Certo, i fautori del “piano inclinato” reputano fondamentale avere delle norme, per poi arrivare, attraverso interventi successivi, ai pieni diritti. Ma la storia del nostro paese ci suggerisce il contrario, a ben vedere, se guardiamo al riconoscimento dei figli naturali e all’approvazione del divorzio breve. C’è il rischio, quindi, di tenerci una legge-apartheid per almeno altri vent’anni. Tra i fan Lgbt del premier, intanto, circola il falso mito della necessità dei passaggi intermedi. Diversi casi (Spagna, Sud Africa, Usa, ecc) dimostrano il contrario. In altri c’è stata sì una gradualità, ma in quei paesi in cui vent’anni addietro ci si poneva per la prima volta il problema di legiferare in merito. Proprio in quei paesi si arrivò alla formula dell’istituto separato, oggi considerato obsoleto. L’Italia che riparte sta dunque scegliendo di adottare uno strumento vecchio e superato. Infine, le proteste del fronte omofobo non sono garanzia di bontà della legge: ricordiamoci che cattolici integralisti, ultraconservatori, neofascisti, sentinelle, ecc, mirano a non ottenere nessun tipo di riconoscimento.

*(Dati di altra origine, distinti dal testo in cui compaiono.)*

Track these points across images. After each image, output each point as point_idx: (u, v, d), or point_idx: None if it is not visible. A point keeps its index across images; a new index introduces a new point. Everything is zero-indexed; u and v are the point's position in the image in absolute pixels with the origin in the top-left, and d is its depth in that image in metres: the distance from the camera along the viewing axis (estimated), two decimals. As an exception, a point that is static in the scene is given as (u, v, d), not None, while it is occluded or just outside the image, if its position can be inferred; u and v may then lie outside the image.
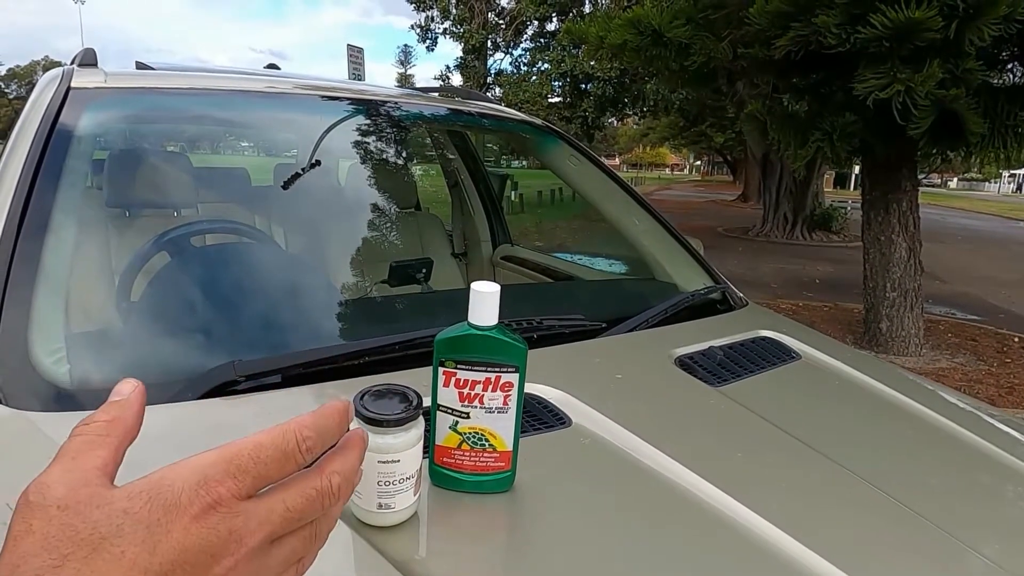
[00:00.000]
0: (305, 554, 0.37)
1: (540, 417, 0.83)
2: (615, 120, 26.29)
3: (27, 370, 0.77)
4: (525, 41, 19.71)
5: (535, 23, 18.79)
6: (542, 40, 19.02)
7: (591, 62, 14.41)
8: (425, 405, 0.65)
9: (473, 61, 19.90)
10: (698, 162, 64.72)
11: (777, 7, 3.60)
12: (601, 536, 0.65)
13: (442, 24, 19.65)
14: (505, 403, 0.68)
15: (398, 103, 1.67)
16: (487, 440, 0.68)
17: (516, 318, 1.05)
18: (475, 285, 0.66)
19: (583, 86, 17.60)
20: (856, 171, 20.71)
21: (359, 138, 1.57)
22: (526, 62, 19.60)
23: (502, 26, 19.63)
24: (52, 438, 0.69)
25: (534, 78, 18.79)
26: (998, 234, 15.56)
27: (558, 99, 18.91)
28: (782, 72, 4.38)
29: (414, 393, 0.63)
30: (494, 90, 19.14)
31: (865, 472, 0.81)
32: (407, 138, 1.97)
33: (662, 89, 14.26)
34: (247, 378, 0.82)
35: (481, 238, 2.31)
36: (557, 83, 18.18)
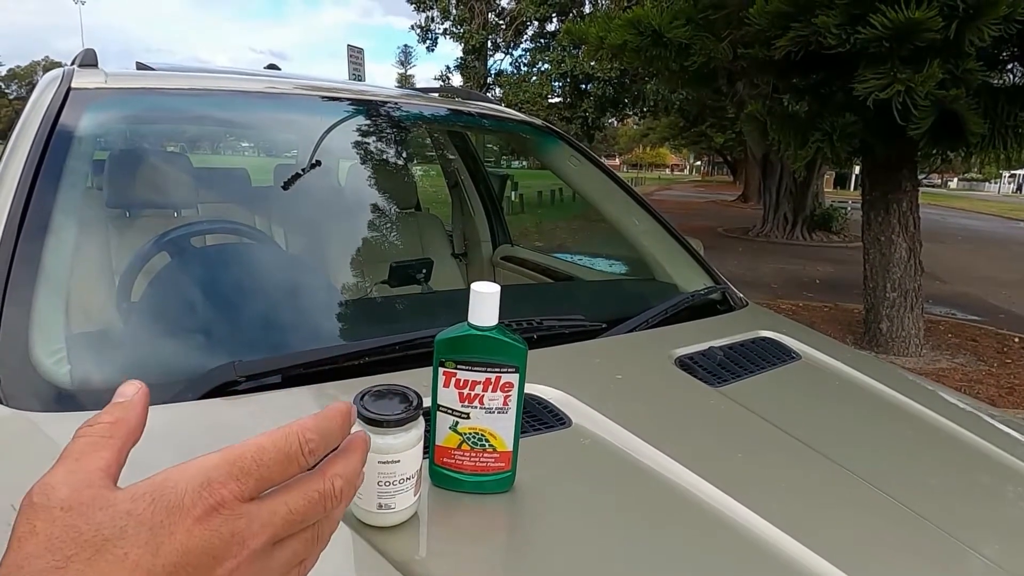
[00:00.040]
0: (307, 556, 0.37)
1: (540, 417, 0.84)
2: (615, 120, 26.30)
3: (28, 370, 0.77)
4: (525, 41, 19.74)
5: (535, 23, 18.81)
6: (542, 40, 19.03)
7: (591, 62, 14.42)
8: (425, 405, 0.65)
9: (473, 61, 19.91)
10: (698, 162, 64.72)
11: (777, 7, 3.60)
12: (601, 536, 0.65)
13: (442, 24, 19.68)
14: (505, 403, 0.68)
15: (398, 103, 1.67)
16: (487, 440, 0.68)
17: (516, 318, 1.05)
18: (475, 285, 0.66)
19: (583, 86, 17.61)
20: (856, 171, 20.71)
21: (359, 138, 1.57)
22: (526, 62, 19.63)
23: (502, 26, 19.64)
24: (53, 438, 0.69)
25: (534, 78, 18.81)
26: (998, 234, 15.56)
27: (558, 99, 18.93)
28: (782, 72, 4.38)
29: (414, 393, 0.63)
30: (494, 90, 19.15)
31: (865, 472, 0.81)
32: (407, 138, 1.97)
33: (662, 89, 14.27)
34: (247, 378, 0.82)
35: (481, 238, 2.31)
36: (557, 83, 18.20)
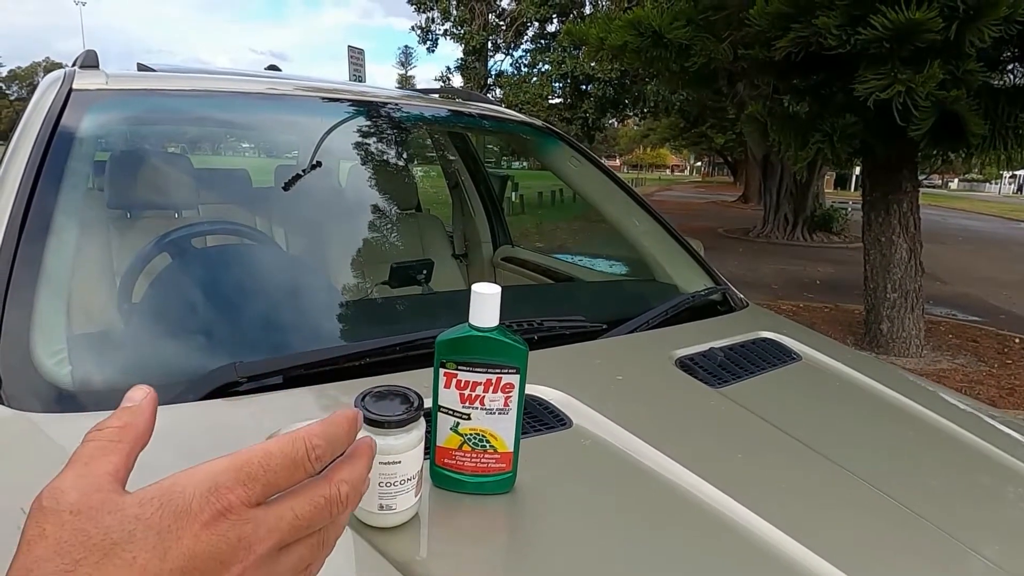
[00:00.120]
0: (313, 561, 0.37)
1: (541, 418, 0.84)
2: (615, 121, 26.30)
3: (29, 371, 0.77)
4: (526, 42, 19.76)
5: (535, 24, 18.82)
6: (543, 41, 19.05)
7: (591, 63, 14.42)
8: (426, 406, 0.65)
9: (474, 62, 19.93)
10: (699, 163, 64.73)
11: (777, 8, 3.60)
12: (602, 537, 0.65)
13: (443, 25, 19.69)
14: (506, 404, 0.68)
15: (399, 104, 1.67)
16: (488, 441, 0.68)
17: (517, 319, 1.05)
18: (476, 286, 0.66)
19: (583, 87, 17.62)
20: (857, 172, 20.71)
21: (360, 139, 1.57)
22: (527, 63, 19.64)
23: (503, 27, 19.66)
24: (54, 439, 0.69)
25: (535, 79, 18.82)
26: (999, 235, 15.55)
27: (559, 100, 18.94)
28: (782, 73, 4.38)
29: (415, 394, 0.63)
30: (495, 91, 19.15)
31: (865, 473, 0.81)
32: (408, 139, 1.97)
33: (662, 90, 14.27)
34: (249, 379, 0.82)
35: (482, 239, 2.31)
36: (558, 84, 18.21)
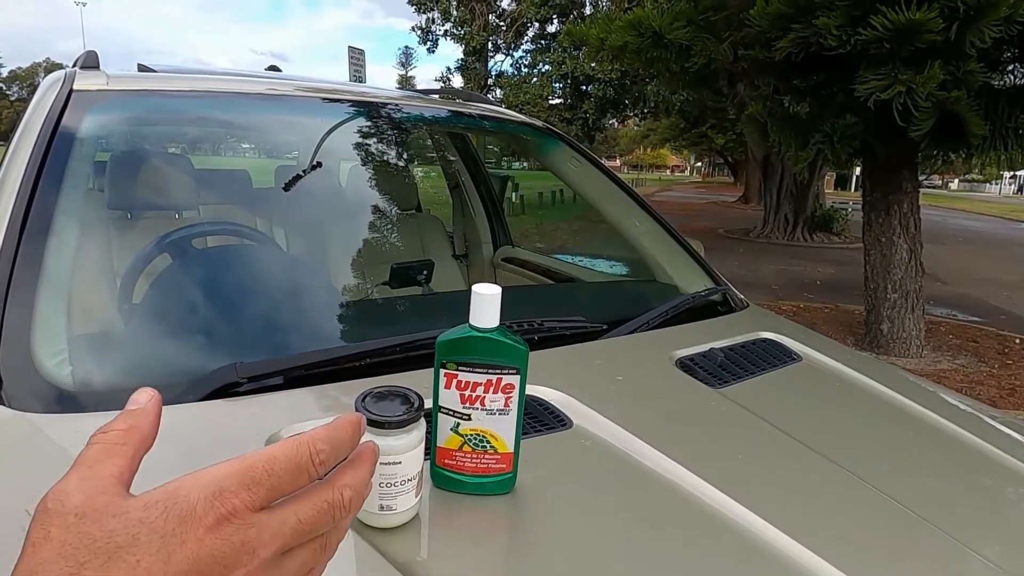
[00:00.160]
0: (315, 565, 0.37)
1: (541, 419, 0.84)
2: (616, 122, 26.30)
3: (29, 372, 0.77)
4: (526, 43, 19.77)
5: (536, 25, 18.84)
6: (543, 42, 19.06)
7: (592, 64, 14.43)
8: (426, 407, 0.65)
9: (474, 63, 19.94)
10: (699, 164, 64.72)
11: (777, 9, 3.60)
12: (602, 538, 0.65)
13: (443, 26, 19.71)
14: (506, 405, 0.68)
15: (399, 105, 1.67)
16: (488, 442, 0.68)
17: (517, 320, 1.05)
18: (476, 287, 0.66)
19: (584, 88, 17.64)
20: (857, 173, 20.71)
21: (360, 140, 1.57)
22: (527, 64, 19.66)
23: (503, 28, 19.67)
24: (54, 440, 0.70)
25: (535, 80, 18.83)
26: (999, 235, 15.55)
27: (559, 101, 18.95)
28: (783, 74, 4.38)
29: (415, 395, 0.63)
30: (495, 92, 19.17)
31: (866, 474, 0.81)
32: (408, 140, 1.97)
33: (663, 91, 14.27)
34: (249, 380, 0.82)
35: (482, 240, 2.31)
36: (558, 85, 18.23)
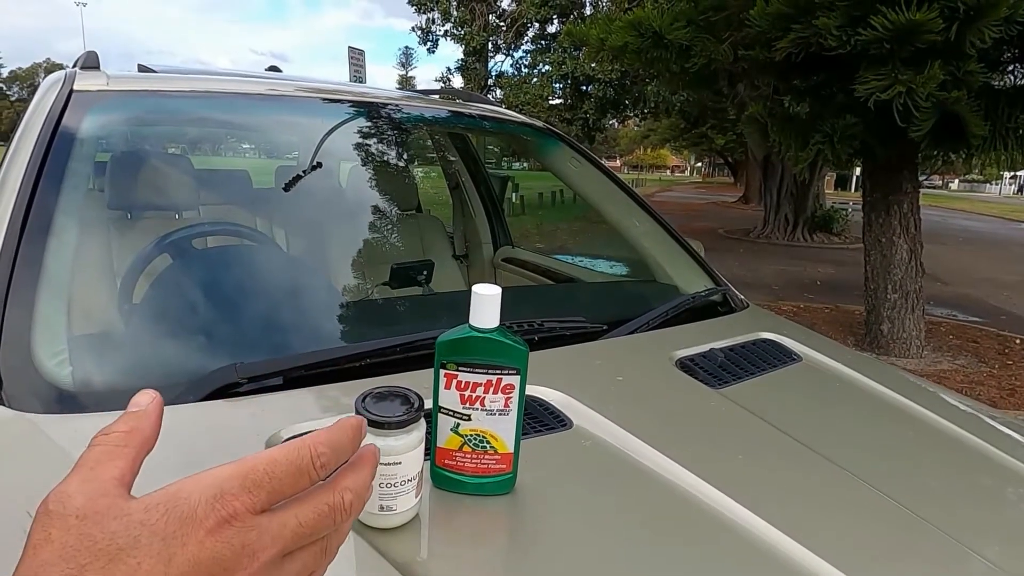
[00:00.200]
0: (316, 568, 0.37)
1: (541, 419, 0.84)
2: (616, 122, 26.31)
3: (29, 372, 0.77)
4: (526, 43, 19.77)
5: (536, 25, 18.84)
6: (543, 42, 19.07)
7: (592, 64, 14.43)
8: (426, 407, 0.65)
9: (474, 63, 19.94)
10: (699, 164, 64.72)
11: (778, 9, 3.60)
12: (602, 538, 0.65)
13: (443, 26, 19.71)
14: (506, 405, 0.68)
15: (399, 105, 1.67)
16: (488, 442, 0.68)
17: (517, 320, 1.05)
18: (476, 287, 0.66)
19: (584, 88, 17.64)
20: (857, 173, 20.71)
21: (360, 140, 1.57)
22: (527, 64, 19.66)
23: (503, 28, 19.67)
24: (54, 440, 0.70)
25: (535, 80, 18.84)
26: (999, 236, 15.55)
27: (559, 101, 18.95)
28: (783, 74, 4.38)
29: (415, 395, 0.63)
30: (495, 92, 19.17)
31: (866, 474, 0.81)
32: (408, 140, 1.97)
33: (663, 91, 14.27)
34: (249, 380, 0.82)
35: (482, 240, 2.31)
36: (558, 85, 18.23)
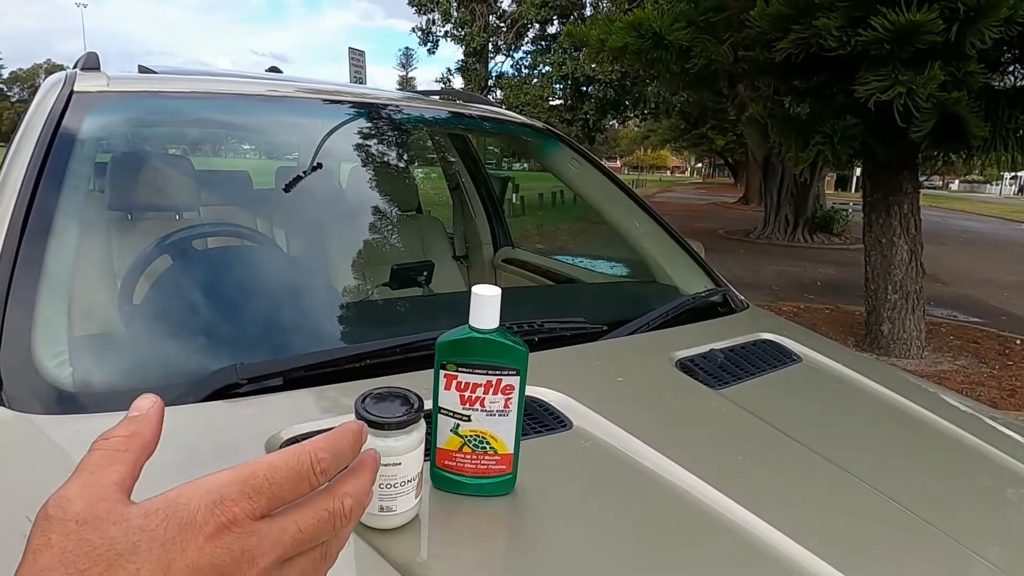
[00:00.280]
0: (315, 573, 0.37)
1: (541, 420, 0.84)
2: (616, 123, 26.32)
3: (30, 373, 0.77)
4: (526, 44, 19.79)
5: (536, 26, 18.85)
6: (543, 43, 19.09)
7: (592, 65, 14.43)
8: (426, 408, 0.65)
9: (474, 64, 19.95)
10: (699, 164, 64.75)
11: (778, 10, 3.60)
12: (602, 539, 0.65)
13: (443, 27, 19.73)
14: (506, 406, 0.68)
15: (399, 106, 1.67)
16: (488, 443, 0.68)
17: (517, 321, 1.05)
18: (476, 288, 0.66)
19: (584, 89, 17.65)
20: (857, 173, 20.70)
21: (360, 141, 1.58)
22: (527, 65, 19.68)
23: (503, 29, 19.68)
24: (54, 441, 0.70)
25: (535, 81, 18.85)
26: (999, 236, 15.55)
27: (559, 102, 18.96)
28: (783, 74, 4.38)
29: (415, 396, 0.63)
30: (495, 93, 19.18)
31: (866, 475, 0.81)
32: (408, 141, 1.97)
33: (663, 92, 14.28)
34: (249, 381, 0.82)
35: (482, 241, 2.32)
36: (558, 86, 18.24)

In questo quadro a tinte fosche bisognerà poi capire se il ddl verrà approvato così com’è. L’iter parlamentare deve ancora cominciare e il rischio che venga peggiorato è sempre dietro l’angolo. La percezione è che siamo davanti all’ennesimo compromesso al ribasso sulla pelle delle persone Lgbt e delle loro famiglie. Verdini, intanto, ha già dato il suo appoggio al nuovo testo, confermando che si prepara ad essere un alleato ben più affidabile che per le sole riforme costituzionali e rendendo quasi superflui i voti di Ncd. Con buona pace della maggioranza alternativa con il M5S e Sel. Il problema erano e sono, dunque, i cattolici interni al Pd, le cui posizioni non erano poi molto distanti da quelle di Alfano, ed è a loro che il nuovo testo va incontro, non certo alle istanze della gay community italiana: se saranno confermate le perplessità espresse, essa subirebbe l’ennesimo smacco e le verrebbe chiesto di accettare una legge ancora più lontana dalla parità di quanto non lo fosse già un testo che non è il matrimonio egualitario. Non rimane che vigilare e fare le dovute pressioni perché non si producano ulteriori discriminazioni.